## [Provided passage]
————

Power Series: Question about constants

[Saladsamurai]

Homework Statement

So I have attached the problem in image:

Pr and A are just numbers (constants) that are given. I solved the equation by power series solution. However, I am just confused because it is a second order DE but I only have one arbitrary constant of integration a_o. I am not sure where I went wrong? Should I have defined BOTH a₀ and a₁ to be arbitrary? I never got the hang of the little details with series solutions; perhaps I can get some input on this.

Thanks

Also, I would be interested to hear any other ideas about ways to solve this equation, but my power series question is my main concern.

 

[Mark44]

I didn't look very closely, but it looks like you're on the right track. Since your equation is second order, you will have two arbitrary constants, which in your case are a₀ and a₃. Problems like this have two initial conditions y(x₀) = y₀, and y'(x₀) = y₁. Since your series is a Maclaurin series, x₀ = 0.

————

## [Dataset extract]
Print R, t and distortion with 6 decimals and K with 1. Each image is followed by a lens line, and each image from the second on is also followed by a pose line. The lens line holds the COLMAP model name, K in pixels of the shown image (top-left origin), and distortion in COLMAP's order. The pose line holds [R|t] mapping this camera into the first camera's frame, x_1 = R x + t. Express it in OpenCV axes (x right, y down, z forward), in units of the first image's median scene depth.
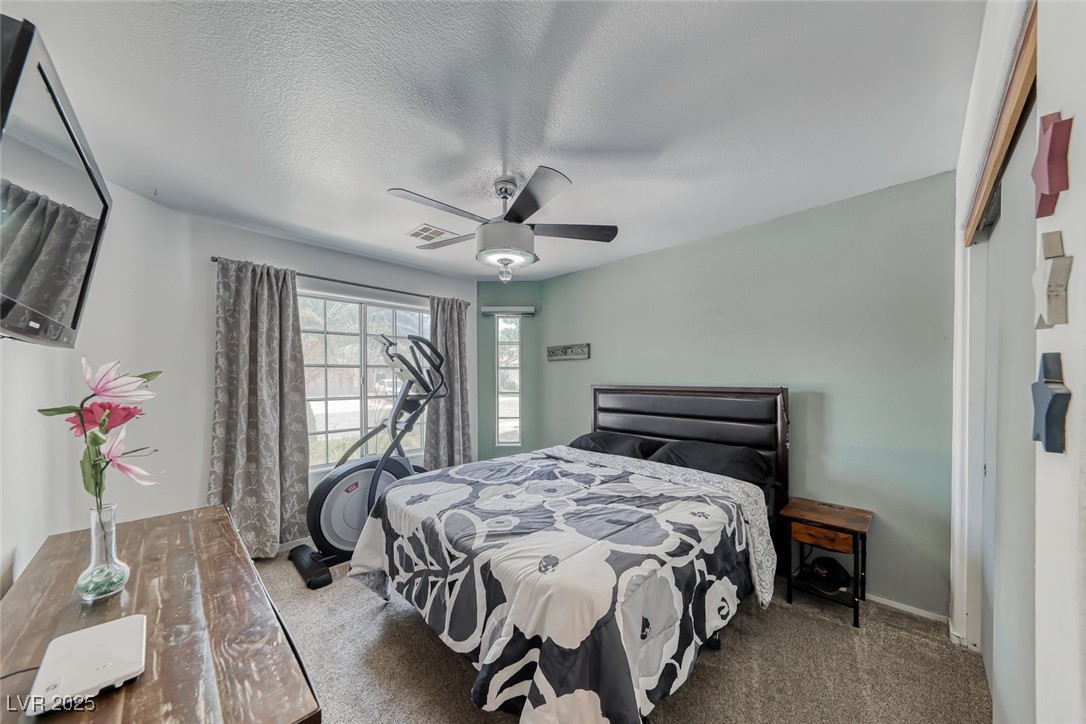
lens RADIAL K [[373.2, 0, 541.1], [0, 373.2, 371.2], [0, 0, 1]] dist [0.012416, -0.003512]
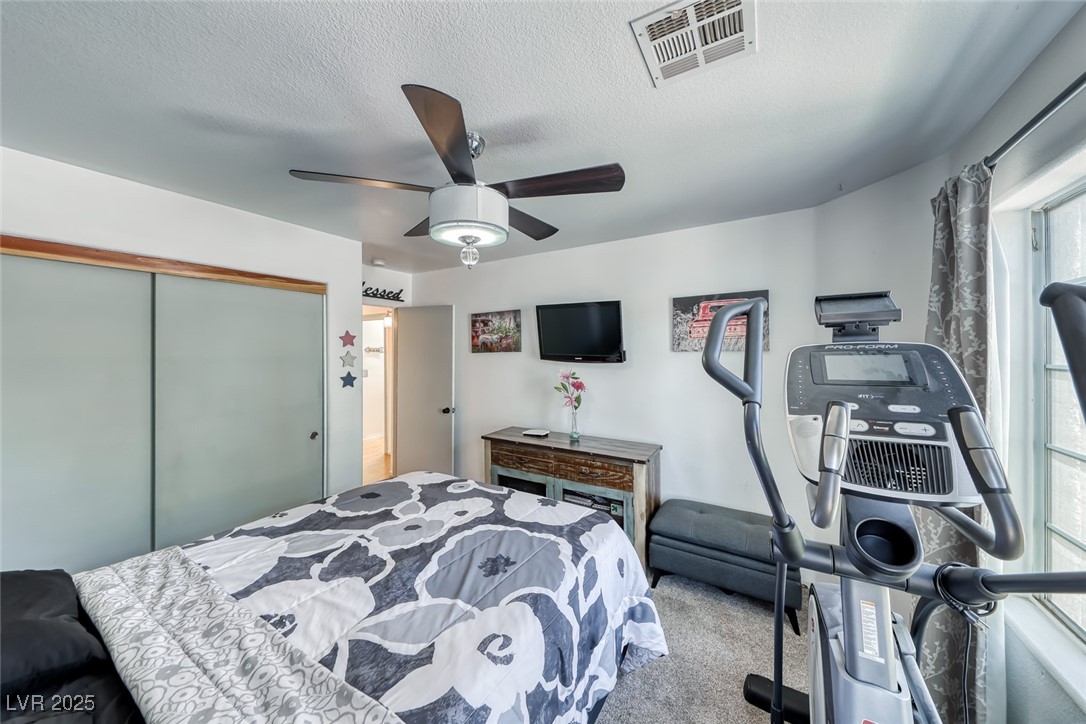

————

Could you continue the power series forum thread, starting right after its last reply?

[LCKurtz]

Look at the step where you change the index so it starts at n = -2. The other two sums start at n = 0 so they can't be grouped in the sum at that step. Furthermore, n = -1 and n = -2 don't give anything in the first sum and n= 0 doesn't give anything in the second. So write that step:

$$\sum_{n=0}^\infty(n+1)(n+2)a_{n+2}x^n+A\sum_{n=1}^{\infty}na_nx^n<br /> -A\sum_{n=0}^\infty a_nx^n$$

Now n = 0 will give a₂ in terms of a₀ and n = 1 will give a₃ in terms of a₁, with a₀ and a₁ arbitrary.

 

[Saladsamurai]

Sweet! I went through it again and got a0 and a1 as my arbitrary constants. Out of curiosity, anyone see another way to solve this? I was thinking that if we divide through by y' we would have:

y"/y' + Ax - Ay/y' = 0

Now the first term can be written ln[y']'. If I could write the last term in a similar fashion (i.e. as a derivative), I could integrate directly.